The financial figures are in the sea of red. Gross revenue fell 4.7% from 20.1 million to 19.7 million. Net Property Income (NPI) fell 2.9% from 17.8 million to 17.3 million. Distribution per unit (DPU) fell 13.9% from 1.625 cents to 1.399 cents.
|Net Property Income||17,264||17,777||(2.9%)|
|Distribution Per Unit (“DPU”) (cents)||1.399||1.625||(13.9%)|
|Annualised DPU (cents)||4.521||4.873||(13.9%)|
Although Soilbuild REIT has release a set of negative results, the positive side of it is that Soilbuild REIT has no refinancing requirements till 2018. Soilbuild REIT has recently refinanced its loan. (Read more at Soilbuild Business Space REIT 45 Million Loan)
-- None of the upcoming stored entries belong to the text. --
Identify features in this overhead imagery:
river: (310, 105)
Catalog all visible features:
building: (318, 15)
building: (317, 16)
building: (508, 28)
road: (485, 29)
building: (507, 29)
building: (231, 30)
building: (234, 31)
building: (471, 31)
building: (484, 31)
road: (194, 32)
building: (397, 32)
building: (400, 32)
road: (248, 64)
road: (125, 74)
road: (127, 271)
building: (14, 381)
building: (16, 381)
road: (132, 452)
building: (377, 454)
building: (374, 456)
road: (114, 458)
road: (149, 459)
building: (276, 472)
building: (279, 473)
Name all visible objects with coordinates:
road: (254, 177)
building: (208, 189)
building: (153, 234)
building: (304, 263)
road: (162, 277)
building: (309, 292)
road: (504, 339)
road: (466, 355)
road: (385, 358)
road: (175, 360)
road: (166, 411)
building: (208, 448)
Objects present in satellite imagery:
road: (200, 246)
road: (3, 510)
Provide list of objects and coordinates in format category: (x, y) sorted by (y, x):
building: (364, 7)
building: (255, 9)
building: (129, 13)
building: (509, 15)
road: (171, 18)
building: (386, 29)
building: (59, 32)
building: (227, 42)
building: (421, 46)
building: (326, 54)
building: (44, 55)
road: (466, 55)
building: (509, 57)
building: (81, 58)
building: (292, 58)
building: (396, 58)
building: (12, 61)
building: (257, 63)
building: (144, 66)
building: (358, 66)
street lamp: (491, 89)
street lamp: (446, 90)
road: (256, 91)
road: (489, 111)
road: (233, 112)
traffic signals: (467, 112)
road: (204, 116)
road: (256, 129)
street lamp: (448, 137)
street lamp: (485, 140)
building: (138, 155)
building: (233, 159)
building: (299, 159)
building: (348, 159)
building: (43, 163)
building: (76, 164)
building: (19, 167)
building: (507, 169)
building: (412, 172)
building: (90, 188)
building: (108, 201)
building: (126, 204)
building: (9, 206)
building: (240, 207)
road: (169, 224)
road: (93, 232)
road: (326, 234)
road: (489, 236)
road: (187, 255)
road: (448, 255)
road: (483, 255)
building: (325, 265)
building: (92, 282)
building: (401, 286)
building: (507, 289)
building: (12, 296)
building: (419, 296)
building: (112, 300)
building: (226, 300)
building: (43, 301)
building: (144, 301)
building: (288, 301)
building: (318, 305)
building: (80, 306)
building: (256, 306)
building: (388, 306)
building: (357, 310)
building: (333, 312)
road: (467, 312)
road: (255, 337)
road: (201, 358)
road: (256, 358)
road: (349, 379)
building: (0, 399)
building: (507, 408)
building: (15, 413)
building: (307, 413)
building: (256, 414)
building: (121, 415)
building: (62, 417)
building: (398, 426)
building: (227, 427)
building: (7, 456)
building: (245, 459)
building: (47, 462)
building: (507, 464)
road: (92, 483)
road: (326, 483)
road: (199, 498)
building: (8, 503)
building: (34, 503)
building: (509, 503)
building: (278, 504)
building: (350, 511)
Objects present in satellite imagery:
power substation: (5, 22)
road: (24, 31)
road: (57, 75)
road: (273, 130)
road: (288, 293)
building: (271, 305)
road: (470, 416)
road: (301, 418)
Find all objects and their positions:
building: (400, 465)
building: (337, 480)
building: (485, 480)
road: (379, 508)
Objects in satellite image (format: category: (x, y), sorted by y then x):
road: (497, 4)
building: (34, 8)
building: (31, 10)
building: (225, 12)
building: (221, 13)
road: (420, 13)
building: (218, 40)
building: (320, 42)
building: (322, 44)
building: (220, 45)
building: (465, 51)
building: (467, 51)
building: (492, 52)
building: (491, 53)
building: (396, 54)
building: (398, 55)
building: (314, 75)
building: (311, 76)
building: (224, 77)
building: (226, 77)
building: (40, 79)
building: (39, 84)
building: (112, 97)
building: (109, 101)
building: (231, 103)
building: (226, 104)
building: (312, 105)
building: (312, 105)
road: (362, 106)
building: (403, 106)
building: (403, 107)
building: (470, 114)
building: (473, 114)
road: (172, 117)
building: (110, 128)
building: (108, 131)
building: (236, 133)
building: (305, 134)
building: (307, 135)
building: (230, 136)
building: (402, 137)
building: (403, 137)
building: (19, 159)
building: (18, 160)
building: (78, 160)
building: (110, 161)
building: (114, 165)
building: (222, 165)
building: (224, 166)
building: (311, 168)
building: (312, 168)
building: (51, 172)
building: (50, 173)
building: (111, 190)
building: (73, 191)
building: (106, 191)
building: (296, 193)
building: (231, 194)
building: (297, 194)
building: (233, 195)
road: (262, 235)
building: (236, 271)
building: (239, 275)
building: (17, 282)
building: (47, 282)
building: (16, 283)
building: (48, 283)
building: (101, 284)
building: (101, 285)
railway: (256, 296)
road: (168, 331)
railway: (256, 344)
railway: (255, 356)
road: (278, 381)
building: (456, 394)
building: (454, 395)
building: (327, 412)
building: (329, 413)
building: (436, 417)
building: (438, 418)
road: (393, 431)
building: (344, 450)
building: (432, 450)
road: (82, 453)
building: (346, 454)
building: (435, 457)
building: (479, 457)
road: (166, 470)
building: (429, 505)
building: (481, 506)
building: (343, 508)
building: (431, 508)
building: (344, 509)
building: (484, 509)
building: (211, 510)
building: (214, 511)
We can significantly sense the weakness in the industrial sector as occupancy continues to fall since 2015. Occupancy for Tuas Connection fell from 93.5% to 86.3%. Occupancy for West Park BizCentral fell from 99.6% to 89.4%.
From the released statistics below, we can see that Soilbuild REIT tries to renew its leases by reducing rent. Average gross rent per square feet as reduced from $1.66 to $1.55. This may have an impact on distribution per unit over upcoming quarters.
From the released set of financial results, we can sense the weakness in the industrial sector. Personally, I am not so in favor of rent reduction as it affects the gross revenue and distribution per unit. However, given the current economic downturn, I guess this is the only defensive strategy that Soilbuild REIT can apply for now. At least for FY2018, I do not expect Soilbuild REIT to perform well.